Twenty of his colour photographs, printed in a large-scale format, are now being exhibited with the exhibition Monet at Giverny: Masterpieces from the Musée Marmottan,, which opens today at the MMFA.

"When I first got the assignment, I wondered if I should reproduce the actual locations of the paintings, but then I thought, no, I'm a photographer, I'll do it my way," he said recently.

It was a departure in subject matter for Szilasi, who tends to be a documentarist, and he thinks that was a factor in choosing him for the project.

"I think I did capture the garden as a landscape. I didn't do any close-ups of flowers -- you'll notice that Monet didn't paint any, either. I included the sky and the surrounding Normandy hills."

His favourite photos were taken of the garden in winter, when there were no flowers, few tourists, and a beautiful, delicate light. Altogether, Szilasi made five trips to France to photograph the garden. (His spring visit was too early for the irises, which were essential, given their prominence in the paintings.)

One of the pioneers of what was to be called the Impressionist movement, Monet attacked his canvases with great intensity, trying to capture the interplay of light and colour at a precise, fleeting moment.

In the 1890s, he bought a huge garden at Giverny, not far from Paris, and soon had as many as seven gardeners working under his direction.

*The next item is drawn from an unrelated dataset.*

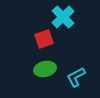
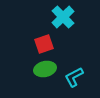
red square: moved 5 px down
cyan L-shape: moved 2 px left
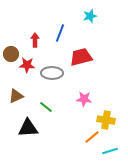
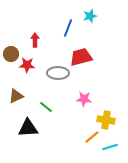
blue line: moved 8 px right, 5 px up
gray ellipse: moved 6 px right
cyan line: moved 4 px up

He painted there from 1899 until his death in 1926, producing dozens of large paintings.

In the 1970s, an American philanthropist started a drive to restore Giverny to its former glory. Now it is one of France's major tourist attractions. Szilasi said that he took his photos in the early morning and evening hours, not only because the light was more interesting then, but because in the summer, as many as 2,000 people a day are visiting the site.

Szilasi had an eventful early life. He was born in Hungary, and in 1949, when he was 21, made an unsuccessful attempt to leave the country that landed him in jail for five months. In 1952, he acquired his first camera, and documented the 1956 uprising before escaping with his father.

When he got to Canada, it was discovered that he had tuberculosis. During his recuperation in a sanatorium, he befriended a librarian for the Quebec government who taught him the rudiments of photographic processing and printing.

Szilasi embarked on his varied career, travelling throughout Quebec and across Canada, doing photographic work for the government, working with artists, enriching his craft and teaching others. He became a professor at Concordia in 1980, serving as Chair of the Photography Department for several years, and retired in 1995.

In 1997, the MMFA gave him a retrospective exhibition, Gabor Szilasi: Photographs, 1954-1996, and published a full catalogue of the work.

Monet at Giverny: Masterpieces from the Musée Marmottan, plus Gabor Szilasy's four-by-five-foot colour photographs, may be seen from January 28 to May 9 at the Montreal Museum of Fine Arts.

 

 

Daughter Andrea Szilasi's photos also on exhibit

Andrea Szilasi (BFA 91) is the daughter of the photographer, and her work is on view now, too.

Her large prints, made by cutting up photographs to create new images, drew an admiring review from Henry Lehmann in last Saturday's Gazette.

The exhibition is at the Galerie Circa, 372 Ste. Catherine St. W., Room 444, until February 13.